The plot. The dashed line shows the limit on Higgs production physicists expected to set. The solid line reveals the observed excess.

The hunt for the Higgs boson, the most sought-after particle in physics and the key to physicists' explanation of how all particles get their mass, is heating to a boil. This week, scientists working with an atom smasher in the United States called the Tevatron, which shut down in September 2011, reported that, having analyzed all the data they'll ever get, they see hints of the Higgs. The signs are not strong enough to clinch a discovery, but they jibe nicely with hints reported last year by researchers working with Europe's higher-energy Large Hadron Collider (LHC).

The result "doesn't make me more convinced [that the Higgs is there], because I'm already convinced," says Gordon Kane, a theorist at the University of Michigan, Ann Arbor. "But I hope it makes a larger fraction of the audience out there convinced."

Located at the Fermi National Accelerator Laboratory (Fermilab) in Batavia, Illinois, the Tevatron smashed protons into antiprotons to blast into fleeting existence subatomic particles not ordinarily seen in nature. Those collisions occurred within two massive particle detectors, known as CDF and D0, which strived to identify new particles as they quickly decayed into combinations of more familiar ones. In their final data sets, both the CDF and D0 teams see more candidate Higgs decays than one would expect from random background processes, scientists reported today at the conference Rencontres de Moriond in La Thuile, Italy.

The excesses are in line with Higgs hints reported in December 2011 by researchers working with the LHC at the European particle physics laboratory, CERN, near Geneva, Switzerland.
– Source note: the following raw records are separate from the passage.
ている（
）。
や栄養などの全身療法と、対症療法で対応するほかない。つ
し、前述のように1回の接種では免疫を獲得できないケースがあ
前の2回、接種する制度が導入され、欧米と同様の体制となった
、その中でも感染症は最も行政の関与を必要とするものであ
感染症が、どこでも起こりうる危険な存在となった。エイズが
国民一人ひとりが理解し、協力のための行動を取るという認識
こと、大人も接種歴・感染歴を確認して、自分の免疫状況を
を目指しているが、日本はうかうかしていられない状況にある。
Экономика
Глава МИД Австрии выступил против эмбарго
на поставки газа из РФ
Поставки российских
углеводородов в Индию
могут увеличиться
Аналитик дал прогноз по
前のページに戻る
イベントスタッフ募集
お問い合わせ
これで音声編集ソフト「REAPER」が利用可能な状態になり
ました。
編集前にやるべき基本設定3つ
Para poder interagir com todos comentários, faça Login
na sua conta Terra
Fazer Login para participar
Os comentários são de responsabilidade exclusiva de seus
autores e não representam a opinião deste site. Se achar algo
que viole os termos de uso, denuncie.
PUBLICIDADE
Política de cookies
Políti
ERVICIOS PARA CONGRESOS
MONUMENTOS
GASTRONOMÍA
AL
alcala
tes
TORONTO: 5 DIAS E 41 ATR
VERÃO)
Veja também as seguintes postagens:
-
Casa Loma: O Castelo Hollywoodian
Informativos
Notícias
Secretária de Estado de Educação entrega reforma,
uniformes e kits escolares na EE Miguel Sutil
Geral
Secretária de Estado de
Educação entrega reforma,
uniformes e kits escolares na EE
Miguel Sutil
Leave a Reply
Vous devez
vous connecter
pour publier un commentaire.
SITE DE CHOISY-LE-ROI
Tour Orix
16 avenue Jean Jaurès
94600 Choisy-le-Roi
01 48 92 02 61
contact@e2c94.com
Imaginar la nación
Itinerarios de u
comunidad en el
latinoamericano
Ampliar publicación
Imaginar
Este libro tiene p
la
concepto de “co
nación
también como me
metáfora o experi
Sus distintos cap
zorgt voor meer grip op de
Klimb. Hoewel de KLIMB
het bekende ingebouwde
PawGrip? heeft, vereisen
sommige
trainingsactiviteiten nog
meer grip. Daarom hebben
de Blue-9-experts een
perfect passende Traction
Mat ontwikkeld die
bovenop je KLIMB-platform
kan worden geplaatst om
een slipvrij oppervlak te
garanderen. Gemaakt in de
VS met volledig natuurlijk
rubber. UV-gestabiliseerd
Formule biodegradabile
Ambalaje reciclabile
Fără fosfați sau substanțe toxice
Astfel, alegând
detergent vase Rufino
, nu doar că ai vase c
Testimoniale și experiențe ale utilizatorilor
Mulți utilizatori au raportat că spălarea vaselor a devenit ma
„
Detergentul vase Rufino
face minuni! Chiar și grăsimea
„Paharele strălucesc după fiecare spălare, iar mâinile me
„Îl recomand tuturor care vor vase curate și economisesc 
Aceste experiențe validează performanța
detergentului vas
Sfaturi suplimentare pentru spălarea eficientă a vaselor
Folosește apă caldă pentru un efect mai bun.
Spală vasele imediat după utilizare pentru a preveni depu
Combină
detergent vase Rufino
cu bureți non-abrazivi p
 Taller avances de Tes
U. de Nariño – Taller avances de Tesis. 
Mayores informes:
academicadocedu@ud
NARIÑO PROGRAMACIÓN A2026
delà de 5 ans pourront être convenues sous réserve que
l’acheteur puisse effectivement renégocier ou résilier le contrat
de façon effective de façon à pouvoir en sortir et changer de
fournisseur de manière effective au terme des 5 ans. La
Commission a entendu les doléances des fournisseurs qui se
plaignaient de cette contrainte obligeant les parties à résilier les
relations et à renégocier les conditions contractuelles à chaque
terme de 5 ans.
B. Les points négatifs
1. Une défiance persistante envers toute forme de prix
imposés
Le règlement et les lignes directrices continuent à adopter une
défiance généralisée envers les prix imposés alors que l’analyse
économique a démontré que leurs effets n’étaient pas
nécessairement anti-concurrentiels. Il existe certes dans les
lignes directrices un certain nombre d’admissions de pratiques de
The LHC smashes protons into protons within two even bigger detectors that are hunting the Higgs, called ATLAS and CMS. The ATLAS and CMS teams both see excesses of candidate Higgses with a mass of about 125 giga-electron volts (GeV), or 133 times the mass of the proton. The CDF and D0 teams see candidates with roughly the same mass although with poorer mass resolution. "If you look at what ATLAS sees, at what CMS sees, and at what CDF and D0 see, it starts to look like a consistent picture," says Fermilab's Rob Roser, co-spokesperson for CDF.

Key differences between the Tevatron and the LHC also suggest that researchers with both machines are seeing Higgs bosons with the properties predicted by physicists' standard model. For example, a Higgs would emerge from a proton-antiproton collision at the Tevatron slightly differently from the way one would spring from a proton-proton collision at the LHC. Also, the CDF and D0 teams search for Higgses decaying into a different combination of particles from the ones sought by the ATLAS and CMS teams. Still, the results from Tevatron and the LHC roughly agree with each other and with standard model predictions.

The Tevatron signal isn't overwhelming. Physicists measure the strength of a signal in multiples of the uncertainty in it, denoted sigma. A higher multiple implies a lower chance that background decays could mimic the signal and signifies a more robust result. Together, CDF and D0 see a 2.2-sigma excess. That combined result is as strong as either the ATLAS or CMS result alone, says Fermilab's Dmitri Denisov, co-spokesperson for D0. But, he says, it falls short of the 5-sigma standard for discovery or even the 3-sigma standard for "evidence" of the Higgs.

All hints will be put to the test by the end of the year, as the LHC collects more data. And if a 125-GeV Higgs does emerge, will Tevatron researchers deserve some of the glory? "I think people would have to mention us in the same sentence" as the LHC teams, Roser says. But, Denisov notes, "whoever passes 5 sigma will make the discovery, and the Tevatron cannot do that."

For now, some urge caution. "It's exciting," says Howard Gordon of Brookhaven National Laboratory in Upton, New York. But "we should wait until the end of the year to say anything more definitive."

As for what might have been, Denisov says physicists presented the result to Fermilab Director Pier Oddone a week earlier. "At the end, we said, 'Look, Pier, we want to run the Tevatron again,' " Denisov says. In response to the joke, he says, Oddone smiled.